§ YOUR ASSIGNMENT:
An exact restatement is required. Cover only the lines of the records from the first through the line with "Cosmo for a", and skip pictures.
___ EXERCISE INPUT ___
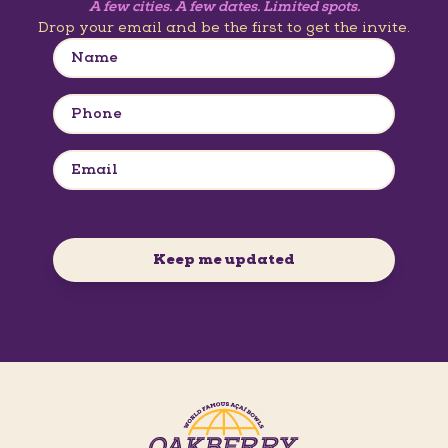
A few cities. A few dates. Limited spots.
Drop your email and be the first to get the invite.
Keep me updated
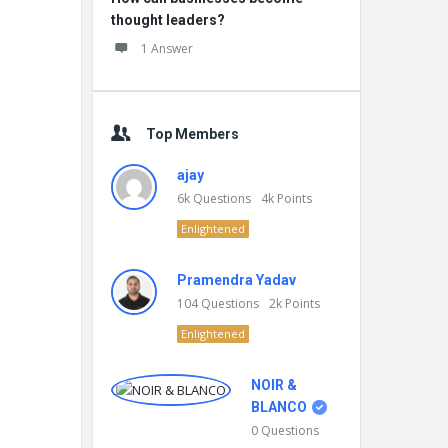
thought leaders?
1 Answer
Top Members
ajay
6k
Questions
4k
Points
Enlightened
Pramendra Yadav
104
Questions
2k
Points
Enlightened
NOIR &
BLANCO
0
Questions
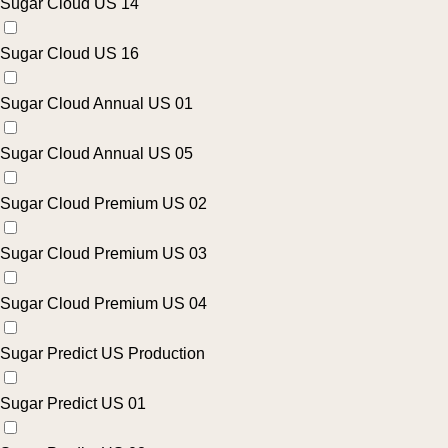
Sugar Cloud US 14
Sugar Cloud US 16
Sugar Cloud Annual US 01
Sugar Cloud Annual US 05
Sugar Cloud Premium US 02
Sugar Cloud Premium US 03
Sugar Cloud Premium US 04
Sugar Predict US Production
Sugar Predict US 01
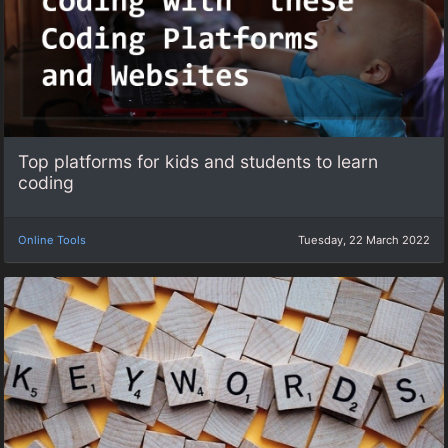
Top platforms for kids and students to learn
coding
Online Tools
Tuesday, 22 March 2022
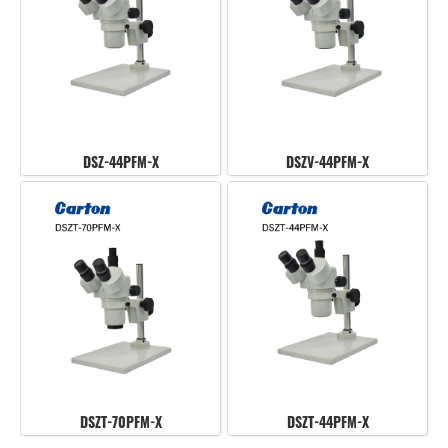
DSZ-44PFM-X
DSZV-44PFM-X
DSZT-70PFM-X
DSZT-44PFM-X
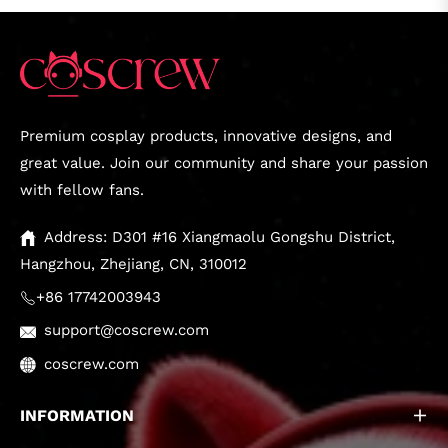
Premium cosplay products, innovative designs, and
great value. Join our community and share your passion
with fellow fans.
Address: D301 #16 Xiangmaolu Gongshu District,
Hangzhou, Zhejiang, CN, 310012
+86 17742003943
support@coscrew.com
coscrew.com
INFORMATION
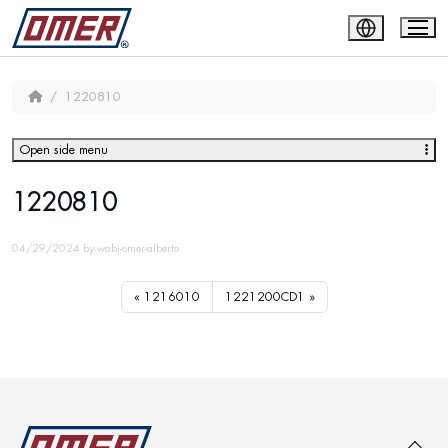
1220810
Open side menu
1220810
04/29/2024
by
wabi-omer-alberto
1216010
1221200CD1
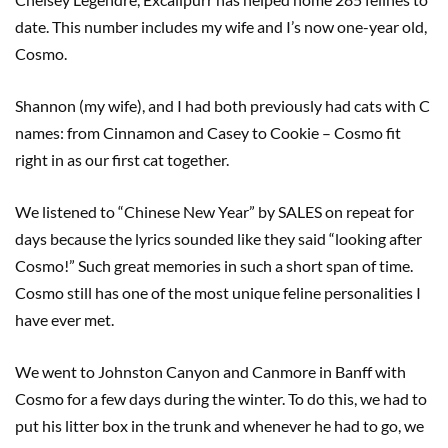
date. This number includes my wife and I’s now one-year old,
Cosmo.
Shannon (my wife), and I had both previously had cats with C
names: from Cinnamon and Casey to Cookie – Cosmo fit
right in as our first cat together.
We listened to “Chinese New Year” by SALES on repeat for
days because the lyrics sounded like they said “looking after
Cosmo!” Such great memories in such a short span of time.
Cosmo still has one of the most unique feline personalities I
have ever met.
We went to Johnston Canyon and Canmore in Banff with
Cosmo for a few days during the winter. To do this, we had to
put his litter box in the trunk and whenever he had to go, we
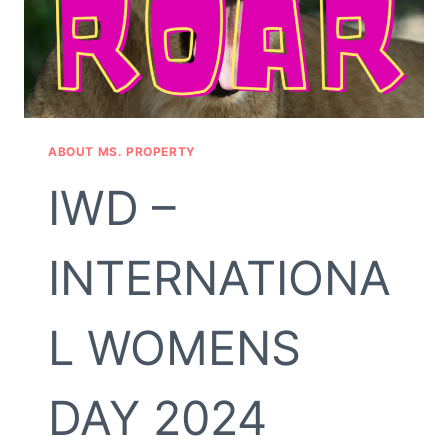
ABOUT MS. PROPERTY
IWD –
INTERNATIONA
L WOMENS
DAY 2024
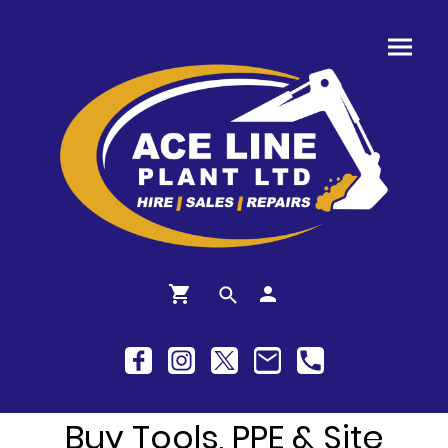
Buy Tools, PPE & Site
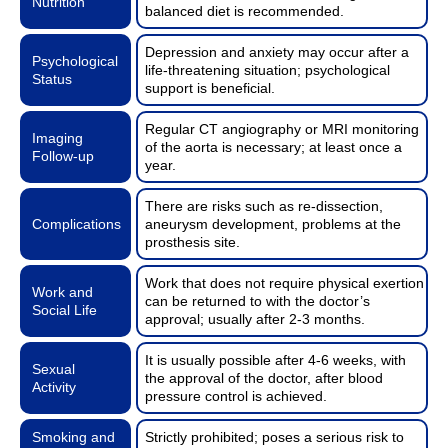
Nutrition
balanced diet is recommended.
Depression and anxiety may occur after a
Psychological
life-threatening situation; psychological
Status
support is beneficial.
Regular CT angiography or MRI monitoring
Imaging
of the aorta is necessary; at least once a
Follow-up
year.
There are risks such as re-dissection,
Complications
aneurysm development, problems at the
prosthesis site.
Work that does not require physical exertion
Work and
can be returned to with the doctor’s
Social Life
approval; usually after 2-3 months.
It is usually possible after 4-6 weeks, with
Sexual
the approval of the doctor, after blood
Activity
pressure control is achieved.
Smoking and
Strictly prohibited; poses a serious risk to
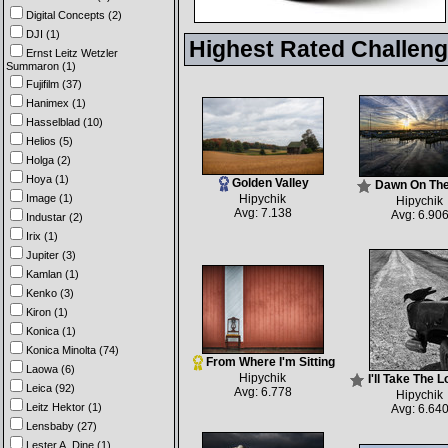
Digital Concepts (2)
DJI (1)
Highest Rated Challen
Ernst Leitz Wetzler
Summaron (1)
Fujifilm (37)
Hanimex (1)
Hasselblad (10)
Helios (5)
Holga (2)
Hoya (1)
Golden Valley
Dawn On The
Image (1)
Hipychik
Hipychik
Avg: 7.138
Avg: 6.90
Industar (2)
Irix (1)
Jupiter (3)
Kamlan (1)
Kenko (3)
Kiron (1)
Konica (1)
Konica Minolta (74)
From Where I'm Sitting
Laowa (6)
Hipychik
I'll Take The 
Leica (92)
Avg: 6.778
Hipychik
Leitz Hektor (1)
Avg: 6.64
Lensbaby (27)
Lester A. Dine (1)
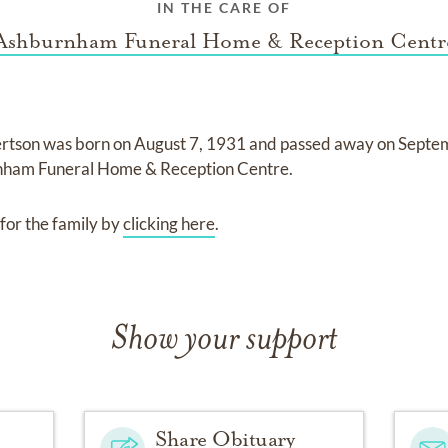
IN THE CARE OF
Ashburnham Funeral Home & Reception Centr
ertson
was born on
August 7, 1931
and
passed away on
Septe
ham Funeral Home & Reception Centre
.
for the family by
clicking here
.
Show your support
Share Obituary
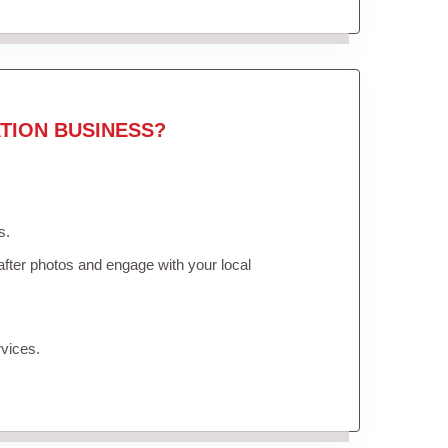
TION BUSINESS?
s.
fter photos and engage with your local
vices.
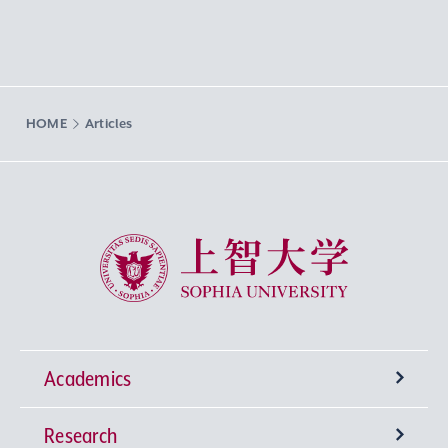
HOME
Articles
Sophia University
Academics
Research
Undergraduate Programs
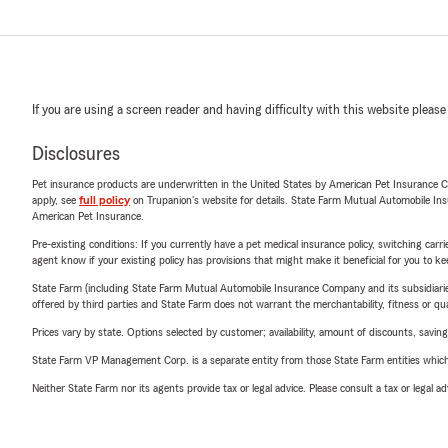
If you are using a screen reader and having difficulty with this website please
Disclosures
Pet insurance products are underwritten in the United States by American Pet Insuranc
apply, see
full policy
on Trupanion's website for details. State Farm Mutual Automobile Insura
American Pet Insurance.
Pre-existing conditions: If you currently have a pet medical insurance policy, switching car
agent know if your existing policy has provisions that might make it beneficial for you to ke
State Farm (including State Farm Mutual Automobile Insurance Company and its subsidiaries and
offered by third parties and State Farm does not warrant the merchantability, fitness or qual
Prices vary by state. Options selected by customer; availability, amount of discounts, savings
State Farm VP Management Corp. is a separate entity from those State Farm entities which p
Neither State Farm nor its agents provide tax or legal advice. Please consult a tax or legal 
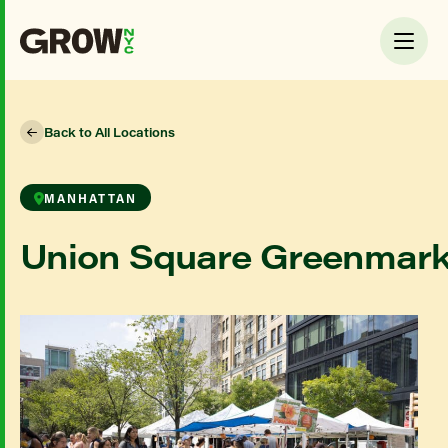
Back to All Locations
MANHATTAN
Union Square Greenmark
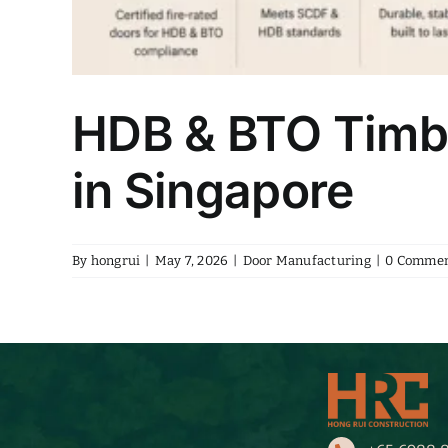
HDB & BTO Timbe
in Singapore
By
hongrui
|
May 7, 2026
|
Door Manufacturing
|
0 Commen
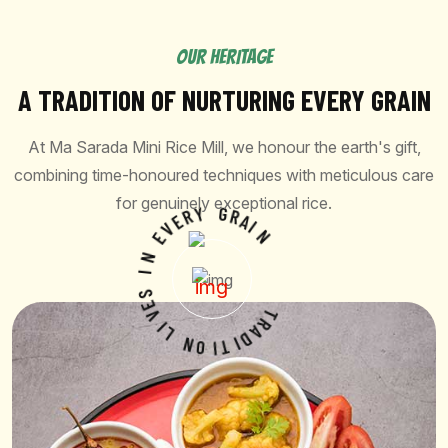
OUR HERITAGE
A TRADITION OF NURTURING EVERY GRAIN
At Ma Sarada Mini Rice Mill, we honour the earth's gift,
combining time-honoured techniques with meticulous care
for genuinely exceptional rice.
E
R
V
Y
E
G
N
R
A
I
I
S
N
E
V
I
L
N
O
T
R
I
T
A
D
I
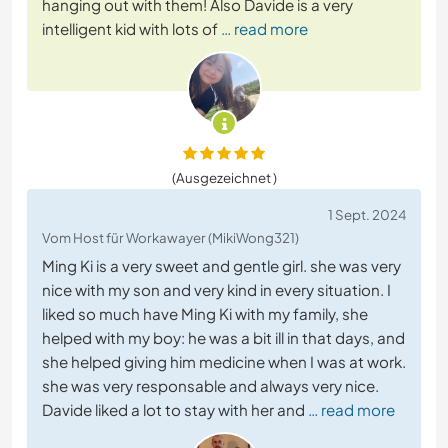
hanging out with them! Also Davide is a very
intelligent kid with lots of
… read more
(Ausgezeichnet )
1 Sept. 2024
Vom Host für Workawayer (MikiWong321)
Ming Ki is a very sweet and gentle girl. she was very
nice with my son and very kind in every situation. I
liked so much have Ming Ki with my family, she
helped with my boy: he was a bit ill in that days, and
she helped giving him medicine when I was at work.
she was very responsable and always very nice.
Davide liked a lot to stay with her and
… read more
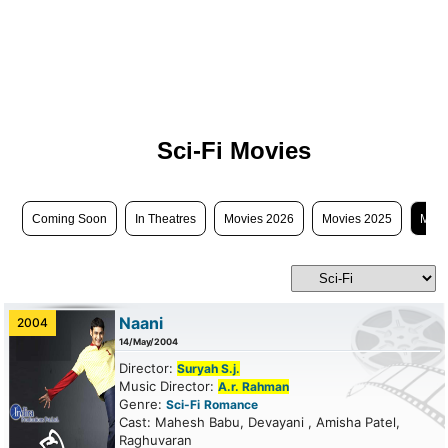
Sci-Fi Movies
Coming Soon
In Theatres
Movies 2026
Movies 2025
Movi
Naani
2004
14/May/2004
Director:
Suryah S.j.
Music Director:
A.r. Rahman
Genre:
Sci-Fi
Romance
Cast: Mahesh Babu, Devayani , Amisha Patel,
Raghuvaran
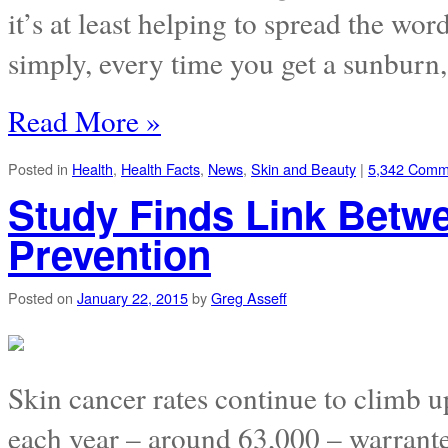
it’s at least helping to spread the wo
simply, every time you get a sunburn,
Read More »
Posted in
Health
,
Health Facts
,
News
,
Skin and Beauty
|
5,342 Comm
Study Finds Link Betw
Prevention
Posted on
January 22, 2015
by
Greg Asseff
Skin cancer rates continue to climb 
each year – around 63,000 – warrant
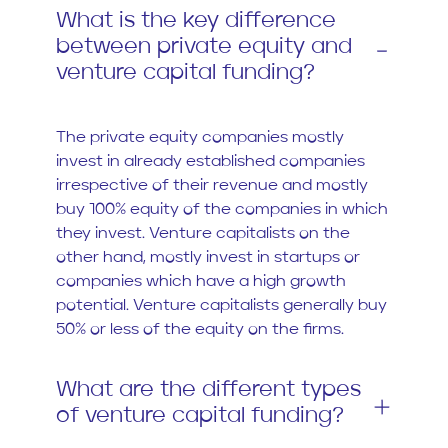
What is the key difference
between private equity and
venture capital funding?
The private equity companies mostly
invest in already established companies
irrespective of their revenue and mostly
buy 100% equity of the companies in which
they invest. Venture capitalists on the
other hand, mostly invest in startups or
companies which have a high growth
potential. Venture capitalists generally buy
50% or less of the equity on the firms.
What are the different types
of venture capital funding?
___
§ SOLVED EXERCISE:
A few cities. A few dates. Limited spots.
Drop your email and be the first to get the invite.
Keep me updated
thought leaders?
1 Answer
Top Members
ajay
6k
Questions
4k
Points
Enlightened
Pramendra Yadav
104
Questions
2k
Points
Enlightened
NOIR &
BLANCO
0
Questions
Sugar Cloud US 14
Sugar Cloud US 16
Sugar Cloud Annual US 01
Sugar Cloud Annual US 05
Sugar Cloud Premium US 02
Sugar Cloud Premium US 03
Sugar Cloud Premium US 04
Sugar Predict US Production
Sugar Predict US 01
Top platforms for kids and students to learn
coding
Online Tools
Tuesday, 22 March 2022
DSZ-44PFM-X
DSZV-44PFM-X
DSZT-70PFM-X
DSZT-44PFM-X
Premium cosplay products, innovative designs, and
great value. Join our community and share your passion
with fellow fans.
Address: D301 #16 Xiangmaolu Gongshu District,
Hangzhou, Zhejiang, CN, 310012
+86 17742003943
support@coscrew.com
coscrew.com
INFORMATION
1220810
Open side menu
1220810
04/29/2024
by
wabi-omer-alberto
1216010
1221200CD1
date. This number includes my wife and I’s now one-year old,
Cosmo.
Shannon (my wife), and I had both previously had cats with C
names: from Cinnamon and Casey to Cookie – Cosmo fit
right in as our first cat together.
We listened to “Chinese New Year” by SALES on repeat for
days because the lyrics sounded like they said “looking after
Cosmo!” Such great memories in such a short span of time.
Cosmo still has one of the most unique feline personalities I
have ever met.
We went to Johnston Canyon and Canmore in Banff with
Cosmo for a few days during the winter. To do this, we had to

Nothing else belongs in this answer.